_Consignes:_
**1.** Dans l'extrait sur Robin des Bois et la troisième croisade, recopiez le passage qui commence à « Lors des violents » et se termine à « dans la région. ».
**2.** D'après l'extrait sur Robin des Bois et la troisième croisade, quelle somme le clergé verse-t-il au trésor pour s'affranchir de la dîme saladine ?

_Extrait de page:_
____________________
Robin, le roi et et la dépense publique

Tout le monde a déjà vu ou lu une histoire de Robin des Bois [1]. Ce héros du folklore anglais, habile au maniement de l'arc, dépossédé de ses biens à son retour de la troisième croisade et qui se serait rebellé contre l'autorité royale incarnée par le terrible Shérif de Nottingham [2]. Mais revenons aux sources de la légende.

La Troisième Croisade


En 1187, près d'un siècle après la première croisade en Terre Sainte [3], la ville de Jérusalem tombe aux mans du chef de guerre Ayyoubide Saladin [4]. Sitôt prévenus, les Royaumes de France et d'Angleterre alors en guerre, se voient contraints par le Vatican de reprendre la ville sainte [5]. Philippe Auguste et Henri II Plantagenêt lève alors un impôt, la dîme saladine afin de financer l'effort de guerre [6]. Toute la population doit acquitter cette nouvelle taxe, à l'exception des valeureux qui partiront combattre. De son côté, le clergé s'en affranchira en versant 5 000 marcs d'argent au trésor [7].

Bientôt, Henri II, meurt et son fils, Richard, comte d'Anjou, lui succède. Ayant pris la croix dès la chute de Jérusalem, le nouveau monarque respecte la parole de son père et part rejoindre Philippe. En plus de la dîme saladine et de l'argent du trésor, Richard emprunte de fortes sommes d'argent à des usuriers et vend des terres [8]. Parmi les troupes qui l'accompagnent, il se serait trouvé de nombreux nobles dont un certain Robin de Loxley [9]. Après une escale à Chypre, que Richard vend aux Templiers [10], les armées croisées arrivent en Terre Sainte.

Lors des violents combats qui se déroulent là-bas, le jeune et pugnace roi se montre courageux et audacieux ce qui lui vaut l'admiration de ses adversaires arabes. N'arrivant pas à reconquérir la ville trois fois saintes, les croisés se rabattent sur Saint-Jean d'Acre qui finit par tomber en 1191. Ce fait d'arme est le dernier des seigneurs croisés dans la région.

Querelle de famille


Cependant, la situation à Londres s'est détériorée. Pendant son absence, Richard a confié la régence à deux hommes : l'évêque de Durham et Guillaume Longchamp. Cette situation ne plaît pas à Jean Sans Terre, le plus jeune frère de Richard. Ce dernier complote pour prendre le pouvoir et ce malgré l'intervention de sa mère d'Aliénor d'Aquitaine [11]. Jean va même jusqu'à s'allier à Philippe Auguste entre-temps revenu des Croisades après la chute de Saint-Jean d'Acre. Ayant été mis au courant de la possible trahison de son frère, Richard conclut hâtivement une paix avec Saladin, puis prend le chemin de l'Angleterre à la fin de l'année 1192 [12].
____________________
_Entrées extraites:_

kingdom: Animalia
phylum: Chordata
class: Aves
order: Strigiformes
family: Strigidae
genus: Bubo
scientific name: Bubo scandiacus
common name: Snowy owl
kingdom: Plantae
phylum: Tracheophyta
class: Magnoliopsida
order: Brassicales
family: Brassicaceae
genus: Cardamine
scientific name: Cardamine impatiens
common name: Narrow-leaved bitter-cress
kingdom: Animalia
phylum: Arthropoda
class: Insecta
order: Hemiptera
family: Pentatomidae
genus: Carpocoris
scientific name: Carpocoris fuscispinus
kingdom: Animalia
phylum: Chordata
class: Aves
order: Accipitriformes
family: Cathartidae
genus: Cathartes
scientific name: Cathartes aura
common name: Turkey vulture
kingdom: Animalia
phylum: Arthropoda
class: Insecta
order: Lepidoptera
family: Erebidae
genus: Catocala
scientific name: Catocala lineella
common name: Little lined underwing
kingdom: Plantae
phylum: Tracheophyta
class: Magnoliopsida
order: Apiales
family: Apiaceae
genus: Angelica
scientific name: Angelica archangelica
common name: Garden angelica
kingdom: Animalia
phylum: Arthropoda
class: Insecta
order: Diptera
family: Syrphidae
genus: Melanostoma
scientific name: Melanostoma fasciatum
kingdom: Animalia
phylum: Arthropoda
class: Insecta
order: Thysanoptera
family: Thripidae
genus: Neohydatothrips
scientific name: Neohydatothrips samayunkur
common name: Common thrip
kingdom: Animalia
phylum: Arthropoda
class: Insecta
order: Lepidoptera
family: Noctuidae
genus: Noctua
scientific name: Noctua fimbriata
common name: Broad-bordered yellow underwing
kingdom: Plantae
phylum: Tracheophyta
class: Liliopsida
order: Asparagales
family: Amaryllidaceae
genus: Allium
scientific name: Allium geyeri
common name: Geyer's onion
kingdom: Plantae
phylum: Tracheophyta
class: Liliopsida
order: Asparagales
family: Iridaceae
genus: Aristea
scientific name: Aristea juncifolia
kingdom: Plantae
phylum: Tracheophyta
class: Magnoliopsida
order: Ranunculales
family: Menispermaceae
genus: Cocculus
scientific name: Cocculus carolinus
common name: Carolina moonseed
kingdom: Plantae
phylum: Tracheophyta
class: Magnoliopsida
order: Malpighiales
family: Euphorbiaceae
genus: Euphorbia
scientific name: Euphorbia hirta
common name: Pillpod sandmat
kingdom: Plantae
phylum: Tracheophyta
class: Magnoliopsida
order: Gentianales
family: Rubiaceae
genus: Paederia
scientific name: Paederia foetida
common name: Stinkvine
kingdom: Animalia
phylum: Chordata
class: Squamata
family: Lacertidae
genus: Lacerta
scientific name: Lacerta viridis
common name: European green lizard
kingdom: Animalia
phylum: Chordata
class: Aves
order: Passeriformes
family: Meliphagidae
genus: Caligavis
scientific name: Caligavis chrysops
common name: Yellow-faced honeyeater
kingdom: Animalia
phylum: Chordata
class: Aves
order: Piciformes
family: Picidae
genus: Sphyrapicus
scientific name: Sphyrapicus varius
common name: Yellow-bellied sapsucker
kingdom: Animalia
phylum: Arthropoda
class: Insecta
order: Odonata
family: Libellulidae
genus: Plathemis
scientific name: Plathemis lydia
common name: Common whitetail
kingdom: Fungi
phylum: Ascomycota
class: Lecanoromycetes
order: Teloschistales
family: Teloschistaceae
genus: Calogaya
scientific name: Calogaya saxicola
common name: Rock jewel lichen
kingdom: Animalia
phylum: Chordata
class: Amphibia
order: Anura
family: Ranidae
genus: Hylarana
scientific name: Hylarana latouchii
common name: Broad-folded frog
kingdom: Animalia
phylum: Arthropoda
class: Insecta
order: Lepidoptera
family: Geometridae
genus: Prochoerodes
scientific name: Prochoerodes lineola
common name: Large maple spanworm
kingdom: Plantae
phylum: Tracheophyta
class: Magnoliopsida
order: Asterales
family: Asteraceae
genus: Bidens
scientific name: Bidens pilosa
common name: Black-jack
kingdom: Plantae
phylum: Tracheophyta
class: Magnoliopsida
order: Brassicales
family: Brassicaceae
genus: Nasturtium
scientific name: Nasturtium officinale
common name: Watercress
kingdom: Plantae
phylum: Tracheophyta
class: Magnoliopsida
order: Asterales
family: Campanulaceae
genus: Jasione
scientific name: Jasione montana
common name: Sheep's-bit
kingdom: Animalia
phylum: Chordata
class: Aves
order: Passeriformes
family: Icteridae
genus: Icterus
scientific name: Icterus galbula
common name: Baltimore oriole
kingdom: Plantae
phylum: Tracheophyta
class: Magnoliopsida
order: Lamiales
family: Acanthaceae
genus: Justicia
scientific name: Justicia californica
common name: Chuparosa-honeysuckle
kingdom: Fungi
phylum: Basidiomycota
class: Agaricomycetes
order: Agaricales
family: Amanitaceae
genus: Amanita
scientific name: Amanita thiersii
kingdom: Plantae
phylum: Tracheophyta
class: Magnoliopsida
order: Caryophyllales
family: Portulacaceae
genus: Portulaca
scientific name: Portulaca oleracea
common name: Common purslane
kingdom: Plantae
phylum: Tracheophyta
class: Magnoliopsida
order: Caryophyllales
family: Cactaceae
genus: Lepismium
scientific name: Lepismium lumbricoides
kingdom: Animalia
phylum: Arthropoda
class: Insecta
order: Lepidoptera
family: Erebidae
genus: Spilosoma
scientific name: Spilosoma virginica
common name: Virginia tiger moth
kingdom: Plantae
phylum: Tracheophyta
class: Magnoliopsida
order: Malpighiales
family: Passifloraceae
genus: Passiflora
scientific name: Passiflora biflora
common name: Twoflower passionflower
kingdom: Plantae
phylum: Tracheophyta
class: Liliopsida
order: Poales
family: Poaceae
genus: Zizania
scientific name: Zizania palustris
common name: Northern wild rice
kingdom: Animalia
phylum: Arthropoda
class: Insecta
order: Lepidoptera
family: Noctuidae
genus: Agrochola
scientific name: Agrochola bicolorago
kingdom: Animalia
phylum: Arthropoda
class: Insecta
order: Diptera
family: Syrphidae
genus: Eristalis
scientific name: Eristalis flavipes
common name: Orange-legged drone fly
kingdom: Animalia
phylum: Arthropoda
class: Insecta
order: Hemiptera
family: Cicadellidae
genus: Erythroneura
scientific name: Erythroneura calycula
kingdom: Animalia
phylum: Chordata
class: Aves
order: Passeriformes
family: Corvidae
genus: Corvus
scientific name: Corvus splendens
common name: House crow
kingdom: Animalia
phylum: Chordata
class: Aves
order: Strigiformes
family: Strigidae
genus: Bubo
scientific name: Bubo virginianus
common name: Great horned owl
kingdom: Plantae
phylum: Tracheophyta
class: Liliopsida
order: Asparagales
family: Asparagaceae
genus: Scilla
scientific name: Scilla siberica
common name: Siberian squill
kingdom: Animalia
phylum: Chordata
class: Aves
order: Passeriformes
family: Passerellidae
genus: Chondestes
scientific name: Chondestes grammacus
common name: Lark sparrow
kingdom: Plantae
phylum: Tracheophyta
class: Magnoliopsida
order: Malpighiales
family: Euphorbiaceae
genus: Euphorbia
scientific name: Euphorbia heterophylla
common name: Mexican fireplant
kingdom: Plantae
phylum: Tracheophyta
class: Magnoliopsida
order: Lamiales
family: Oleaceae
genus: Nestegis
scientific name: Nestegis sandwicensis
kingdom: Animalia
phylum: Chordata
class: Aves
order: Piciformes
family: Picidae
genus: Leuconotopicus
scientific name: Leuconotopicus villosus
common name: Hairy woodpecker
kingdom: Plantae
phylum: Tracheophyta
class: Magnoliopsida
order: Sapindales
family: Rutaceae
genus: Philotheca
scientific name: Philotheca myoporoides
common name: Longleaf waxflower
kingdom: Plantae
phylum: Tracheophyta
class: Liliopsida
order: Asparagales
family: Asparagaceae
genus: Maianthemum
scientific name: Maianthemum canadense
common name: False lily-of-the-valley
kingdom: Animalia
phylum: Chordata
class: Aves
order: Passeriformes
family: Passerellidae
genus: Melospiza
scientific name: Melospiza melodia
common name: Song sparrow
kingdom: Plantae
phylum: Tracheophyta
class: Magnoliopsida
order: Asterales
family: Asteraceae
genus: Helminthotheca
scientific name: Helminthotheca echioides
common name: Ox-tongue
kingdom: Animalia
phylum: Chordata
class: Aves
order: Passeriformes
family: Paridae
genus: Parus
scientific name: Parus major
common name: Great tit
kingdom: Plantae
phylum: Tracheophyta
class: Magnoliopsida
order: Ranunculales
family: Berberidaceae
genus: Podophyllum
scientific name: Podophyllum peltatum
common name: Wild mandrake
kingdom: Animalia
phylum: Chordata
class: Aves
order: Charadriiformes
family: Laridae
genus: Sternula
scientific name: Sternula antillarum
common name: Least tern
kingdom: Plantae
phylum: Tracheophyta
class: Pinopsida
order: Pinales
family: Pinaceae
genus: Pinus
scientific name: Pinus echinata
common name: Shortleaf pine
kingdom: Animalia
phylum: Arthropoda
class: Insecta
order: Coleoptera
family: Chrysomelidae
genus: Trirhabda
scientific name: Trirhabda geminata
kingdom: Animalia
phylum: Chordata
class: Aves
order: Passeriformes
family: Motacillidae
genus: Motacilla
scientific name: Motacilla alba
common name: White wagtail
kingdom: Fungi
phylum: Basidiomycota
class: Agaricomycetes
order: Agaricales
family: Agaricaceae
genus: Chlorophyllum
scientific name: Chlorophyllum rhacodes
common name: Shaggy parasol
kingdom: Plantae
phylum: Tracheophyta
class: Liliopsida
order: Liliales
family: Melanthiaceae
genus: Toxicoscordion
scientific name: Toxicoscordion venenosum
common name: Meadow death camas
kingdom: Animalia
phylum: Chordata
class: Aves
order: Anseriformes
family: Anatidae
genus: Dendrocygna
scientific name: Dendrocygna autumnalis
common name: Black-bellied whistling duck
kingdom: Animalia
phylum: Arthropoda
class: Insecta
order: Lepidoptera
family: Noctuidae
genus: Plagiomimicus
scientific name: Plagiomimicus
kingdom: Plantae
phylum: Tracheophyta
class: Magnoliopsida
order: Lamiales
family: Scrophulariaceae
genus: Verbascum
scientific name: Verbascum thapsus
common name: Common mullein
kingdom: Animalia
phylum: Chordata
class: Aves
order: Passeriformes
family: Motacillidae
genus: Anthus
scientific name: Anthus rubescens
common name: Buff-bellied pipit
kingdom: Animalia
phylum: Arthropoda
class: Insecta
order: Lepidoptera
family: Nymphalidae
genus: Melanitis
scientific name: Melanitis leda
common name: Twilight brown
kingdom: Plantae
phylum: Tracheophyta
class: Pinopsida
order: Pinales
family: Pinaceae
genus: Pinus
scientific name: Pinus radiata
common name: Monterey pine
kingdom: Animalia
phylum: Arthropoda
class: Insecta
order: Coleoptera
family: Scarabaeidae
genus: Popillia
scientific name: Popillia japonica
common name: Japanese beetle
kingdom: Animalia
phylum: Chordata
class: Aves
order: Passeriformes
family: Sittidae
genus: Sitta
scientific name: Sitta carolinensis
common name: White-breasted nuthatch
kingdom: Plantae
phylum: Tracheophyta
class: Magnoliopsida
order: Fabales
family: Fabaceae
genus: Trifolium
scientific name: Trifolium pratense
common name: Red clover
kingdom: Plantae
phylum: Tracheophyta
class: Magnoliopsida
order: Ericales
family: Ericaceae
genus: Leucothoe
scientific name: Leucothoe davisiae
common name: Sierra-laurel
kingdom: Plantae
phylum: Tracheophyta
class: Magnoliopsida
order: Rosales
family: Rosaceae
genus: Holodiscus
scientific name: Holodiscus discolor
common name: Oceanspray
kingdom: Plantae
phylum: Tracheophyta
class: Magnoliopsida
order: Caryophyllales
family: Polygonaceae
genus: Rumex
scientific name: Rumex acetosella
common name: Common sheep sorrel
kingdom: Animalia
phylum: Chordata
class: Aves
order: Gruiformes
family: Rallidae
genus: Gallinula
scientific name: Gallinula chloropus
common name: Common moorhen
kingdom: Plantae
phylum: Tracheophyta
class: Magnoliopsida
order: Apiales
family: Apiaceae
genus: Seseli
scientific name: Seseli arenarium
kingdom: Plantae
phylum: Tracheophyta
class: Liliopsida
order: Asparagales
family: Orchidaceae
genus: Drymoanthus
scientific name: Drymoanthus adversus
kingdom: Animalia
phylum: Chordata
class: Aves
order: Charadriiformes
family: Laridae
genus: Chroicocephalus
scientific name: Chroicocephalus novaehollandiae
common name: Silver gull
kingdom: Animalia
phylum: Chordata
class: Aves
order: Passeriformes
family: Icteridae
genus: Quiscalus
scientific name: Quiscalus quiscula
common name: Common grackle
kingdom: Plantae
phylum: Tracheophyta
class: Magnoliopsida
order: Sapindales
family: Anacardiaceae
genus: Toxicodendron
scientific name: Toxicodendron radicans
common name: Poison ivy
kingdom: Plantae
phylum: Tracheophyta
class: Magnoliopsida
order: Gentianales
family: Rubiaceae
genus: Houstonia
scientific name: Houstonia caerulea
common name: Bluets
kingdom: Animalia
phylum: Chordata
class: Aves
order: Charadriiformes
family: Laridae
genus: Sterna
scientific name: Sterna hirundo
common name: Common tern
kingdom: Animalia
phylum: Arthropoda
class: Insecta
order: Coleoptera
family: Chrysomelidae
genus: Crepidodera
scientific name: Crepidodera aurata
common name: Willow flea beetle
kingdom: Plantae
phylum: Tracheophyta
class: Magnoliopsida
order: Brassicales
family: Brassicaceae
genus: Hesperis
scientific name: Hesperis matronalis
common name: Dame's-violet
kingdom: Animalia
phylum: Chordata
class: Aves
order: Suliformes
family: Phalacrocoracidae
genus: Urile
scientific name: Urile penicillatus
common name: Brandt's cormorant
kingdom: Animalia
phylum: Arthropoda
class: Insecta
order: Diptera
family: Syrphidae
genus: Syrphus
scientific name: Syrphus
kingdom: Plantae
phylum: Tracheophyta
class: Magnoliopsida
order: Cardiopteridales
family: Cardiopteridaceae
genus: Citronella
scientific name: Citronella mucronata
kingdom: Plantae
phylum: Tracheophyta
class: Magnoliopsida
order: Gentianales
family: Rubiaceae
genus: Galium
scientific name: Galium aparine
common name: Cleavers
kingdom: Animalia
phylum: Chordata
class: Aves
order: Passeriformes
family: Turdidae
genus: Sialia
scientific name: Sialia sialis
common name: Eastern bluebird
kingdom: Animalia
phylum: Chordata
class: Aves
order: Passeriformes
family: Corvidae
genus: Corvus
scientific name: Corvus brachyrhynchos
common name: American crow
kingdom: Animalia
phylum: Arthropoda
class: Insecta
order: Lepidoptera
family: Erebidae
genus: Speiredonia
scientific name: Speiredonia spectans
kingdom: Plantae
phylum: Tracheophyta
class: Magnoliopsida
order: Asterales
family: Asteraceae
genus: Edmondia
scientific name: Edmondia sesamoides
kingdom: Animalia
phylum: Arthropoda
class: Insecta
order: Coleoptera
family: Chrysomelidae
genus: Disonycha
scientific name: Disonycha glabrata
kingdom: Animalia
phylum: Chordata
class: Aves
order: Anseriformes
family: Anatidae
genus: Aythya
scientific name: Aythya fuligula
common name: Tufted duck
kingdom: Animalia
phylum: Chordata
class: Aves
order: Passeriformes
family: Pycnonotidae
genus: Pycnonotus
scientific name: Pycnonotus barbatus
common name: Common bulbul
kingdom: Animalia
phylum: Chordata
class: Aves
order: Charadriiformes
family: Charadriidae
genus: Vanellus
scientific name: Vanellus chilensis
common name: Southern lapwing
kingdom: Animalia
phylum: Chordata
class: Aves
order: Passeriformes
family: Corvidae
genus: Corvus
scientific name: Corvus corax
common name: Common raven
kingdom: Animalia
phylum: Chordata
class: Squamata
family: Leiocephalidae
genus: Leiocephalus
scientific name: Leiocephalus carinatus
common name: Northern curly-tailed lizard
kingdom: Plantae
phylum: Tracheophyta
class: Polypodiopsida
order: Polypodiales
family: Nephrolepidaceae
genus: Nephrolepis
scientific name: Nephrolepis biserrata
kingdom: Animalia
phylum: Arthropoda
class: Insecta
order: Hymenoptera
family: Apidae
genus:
____________________
_Réponses:_
**1.**
Lors des violents combats qui se déroulent là-bas, le jeune et pugnace roi se montre courageux et audacieux ce qui lui vaut l'admiration de ses adversaires arabes. N'arrivant pas à reconquérir la ville trois fois saintes, les croisés se rabattent sur Saint-Jean d'Acre qui finit par tomber en 1191. Ce fait d'arme est le dernier des seigneurs croisés dans la région.

**2.** 5 000 marcs d'argent.